## Available data
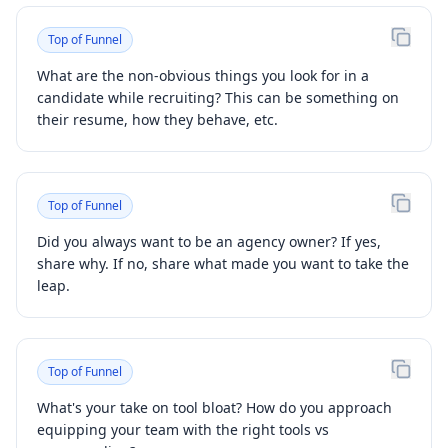
Top of Funnel
What are the non-obvious things you look for in a
candidate while recruiting? This can be something on
their resume, how they behave, etc.
Top of Funnel
Did you always want to be an agency owner? If yes,
share why. If no, share what made you want to take the
leap.
Top of Funnel
What's your take on tool bloat? How do you approach
equipping your team with the right tools vs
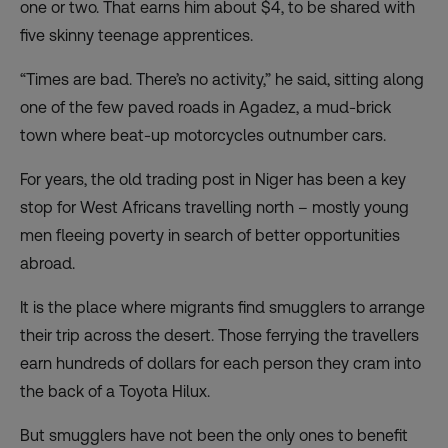
one or two. That earns him about $4, to be shared with
five skinny teenage apprentices.
“Times are bad. There’s no activity,” he said, sitting along
one of the few paved roads in Agadez, a mud-brick
town where beat-up motorcycles outnumber cars.
For years, the old trading post in Niger has been a key
stop for West Africans travelling north – mostly young
men fleeing poverty in search of better opportunities
abroad.
It is the place where migrants find smugglers to arrange
their trip across the desert. Those ferrying the travellers
earn hundreds of dollars for each person they cram into
the back of a Toyota Hilux.
But smugglers have not been the only ones to benefit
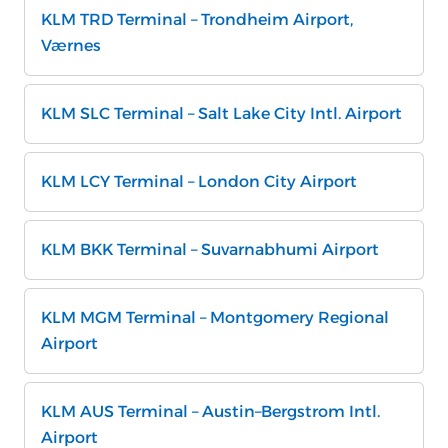
KLM TRD Terminal – Trondheim Airport,
Værnes
KLM SLC Terminal – Salt Lake City Intl. Airport
KLM LCY Terminal – London City Airport
KLM BKK Terminal – Suvarnabhumi Airport
KLM MGM Terminal – Montgomery Regional
Airport
KLM AUS Terminal – Austin–Bergstrom Intl.
Airport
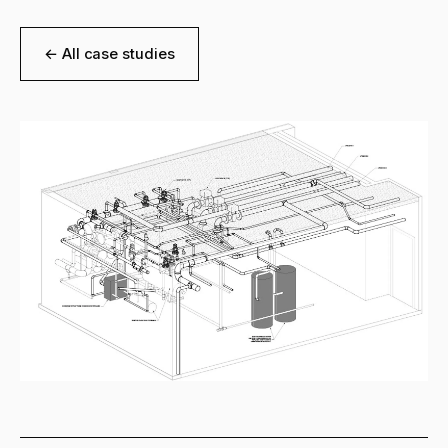
← All case studies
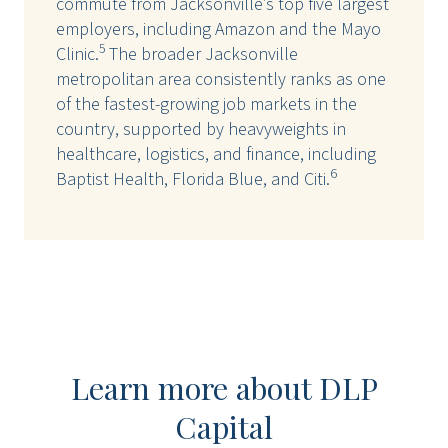
commute from Jacksonville’s top five largest
employers, including Amazon and the Mayo
5
Clinic.
The broader Jacksonville
metropolitan area consistently ranks as one
of the fastest-growing job markets in the
country, supported by heavyweights in
healthcare, logistics, and finance, including
6
Baptist Health, Florida Blue, and Citi.
Learn more about DLP
Capital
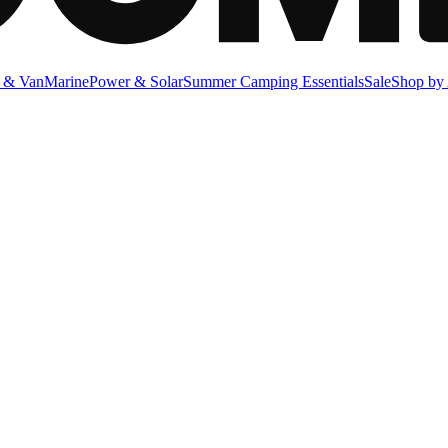
 & Van
Marine
Power & Solar
Summer Camping Essentials
Sale
Shop by 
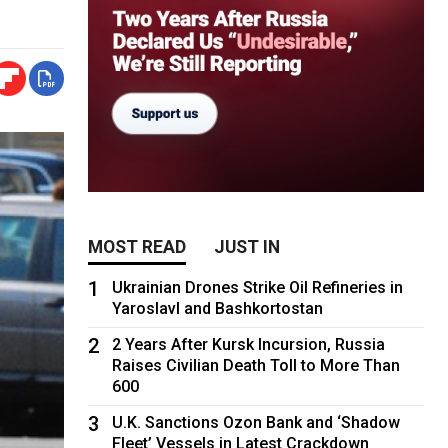
MOST READ
JUST IN
1
Ukrainian Drones Strike Oil Refineries in
Yaroslavl and Bashkortostan
2
2 Years After Kursk Incursion, Russia
Raises Civilian Death Toll to More Than
600
3
U.K. Sanctions Ozon Bank and ‘Shadow
Fleet’ Vessels in Latest Crackdown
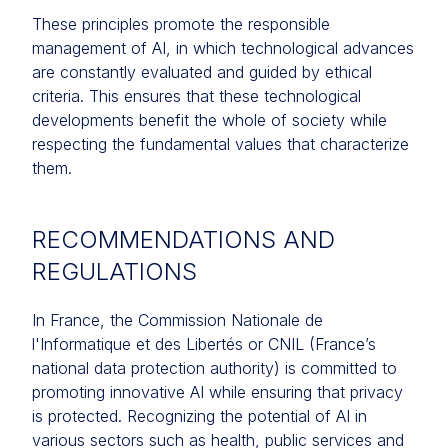
These principles promote the responsible
management of AI, in which technological advances
are constantly evaluated and guided by ethical
criteria. This ensures that these technological
developments benefit the whole of society while
respecting the fundamental values that characterize
them.
RECOMMENDATIONS AND
REGULATIONS
In France, the Commission Nationale de
l'Informatique et des Libertés or CNIL (France’s
national data protection authority) is committed to
promoting innovative AI while ensuring that privacy
is protected. Recognizing the potential of AI in
various sectors such as health, public services and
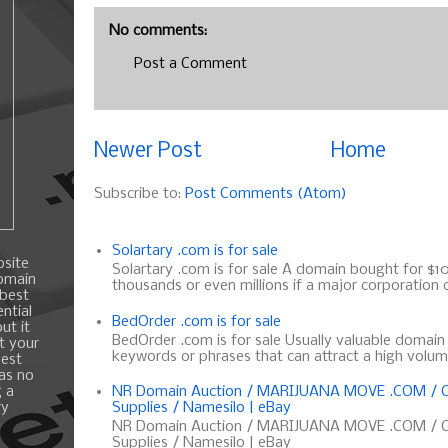
No comments:
Post a Comment
Newer Post
Home
Subscribe to:
Post Comments (Atom)
Solartary .com is for sale
bsite
Solartary .com is for sale A domain bought for $10 
domain
thousands or even millions if a major corporation d
 best
ntial
BedOrder .com is for sale
ut it
BedOrder .com is for sale Usually valuable domai
t your
keywords or phrases that can attract a high volume 
best
 as no
g a
NR Domain Auction / MARIJUANA MOVE .COM / C
ry
Supplies / Namesilo | eBay
NR Domain Auction / MARIJUANA MOVE .COM / C
Supplies / Namesilo | eBay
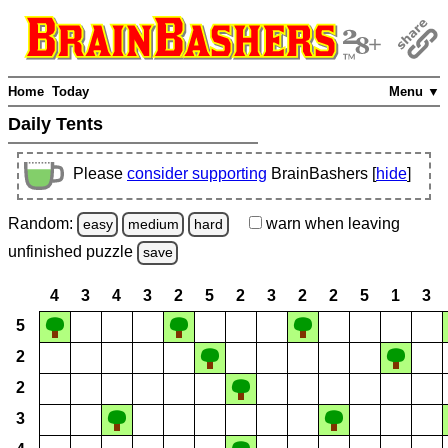
Home
Today
Menu ▼
Daily Tents
Please
consider supporting
BrainBashers [
hide
]
Random:
warn
when leaving
easy
medium
hard
unfinished
puzzle
save
4
3
4
3
2
5
2
3
2
2
5
1
3
5
2
2
3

## Exercise objective
Transcribe the text of every entry above, line for line, without changing any words. Leave the pictures out of your answer.

## Output for this exercise
Top of Funnel
What are the non-obvious things you look for in a
candidate while recruiting? This can be something on
their resume, how they behave, etc.
Top of Funnel
Did you always want to be an agency owner? If yes,
share why. If no, share what made you want to take the
leap.
Top of Funnel
What's your take on tool bloat? How do you approach
equipping your team with the right tools vs
one or two. That earns him about $4, to be shared with
five skinny teenage apprentices.
“Times are bad. There’s no activity,” he said, sitting along
one of the few paved roads in Agadez, a mud-brick
town where beat-up motorcycles outnumber cars.
For years, the old trading post in Niger has been a key
stop for West Africans travelling north – mostly young
men fleeing poverty in search of better opportunities
abroad.
It is the place where migrants find smugglers to arrange
their trip across the desert. Those ferrying the travellers
earn hundreds of dollars for each person they cram into
the back of a Toyota Hilux.
But smugglers have not been the only ones to benefit
KLM TRD Terminal – Trondheim Airport,
Værnes
KLM SLC Terminal – Salt Lake City Intl. Airport
KLM LCY Terminal – London City Airport
KLM BKK Terminal – Suvarnabhumi Airport
KLM MGM Terminal – Montgomery Regional
Airport
KLM AUS Terminal – Austin–Bergstrom Intl.
Airport
← All case studies
commute from Jacksonville’s top five largest
employers, including Amazon and the Mayo
5
Clinic.
The broader Jacksonville
metropolitan area consistently ranks as one
of the fastest-growing job markets in the
country, supported by heavyweights in
healthcare, logistics, and finance, including
6
Baptist Health, Florida Blue, and Citi.
Learn more about DLP
Capital
 & Van
Marine
Power & Solar
Summer Camping Essentials
Sale
Shop by 
MOST READ
JUST IN
1
Ukrainian Drones Strike Oil Refineries in
Yaroslavl and Bashkortostan
2
2 Years After Kursk Incursion, Russia
Raises Civilian Death Toll to More Than
600
3
U.K. Sanctions Ozon Bank and ‘Shadow
Fleet’ Vessels in Latest Crackdown
These principles promote the responsible
management of AI, in which technological advances
are constantly evaluated and guided by ethical
criteria. This ensures that these technological
developments benefit the whole of society while
respecting the fundamental values that characterize
them.
RECOMMENDATIONS AND
REGULATIONS
In France, the Commission Nationale de
l'Informatique et des Libertés or CNIL (France’s
national data protection authority) is committed to
promoting innovative AI while ensuring that privacy
is protected. Recognizing the potential of AI in
various sectors such as health, public services and
No comments:
Post a Comment
Newer Post
Home
Subscribe to:
Post Comments (Atom)
Solartary .com is for sale
bsite
Solartary .com is for sale A domain bought for $10 
domain
thousands or even millions if a major corporation d
 best
ntial
BedOrder .com is for sale
ut it
BedOrder .com is for sale Usually valuable domai
t your
keywords or phrases that can attract a high volume 
best
 as no
g a
NR Domain Auction / MARIJUANA MOVE .COM / C
ry
Supplies / Namesilo | eBay
NR Domain Auction / MARIJUANA MOVE .COM / C
Supplies / Namesilo | eBay
Home
Today
Menu ▼
Daily Tents
Please
consider supporting
BrainBashers [
hide
]
Random:
warn
when leaving
easy
medium
hard
unfinished
puzzle
save
4
3
4
3
2
5
2
3
2
2
5
1
3
5
2
2
3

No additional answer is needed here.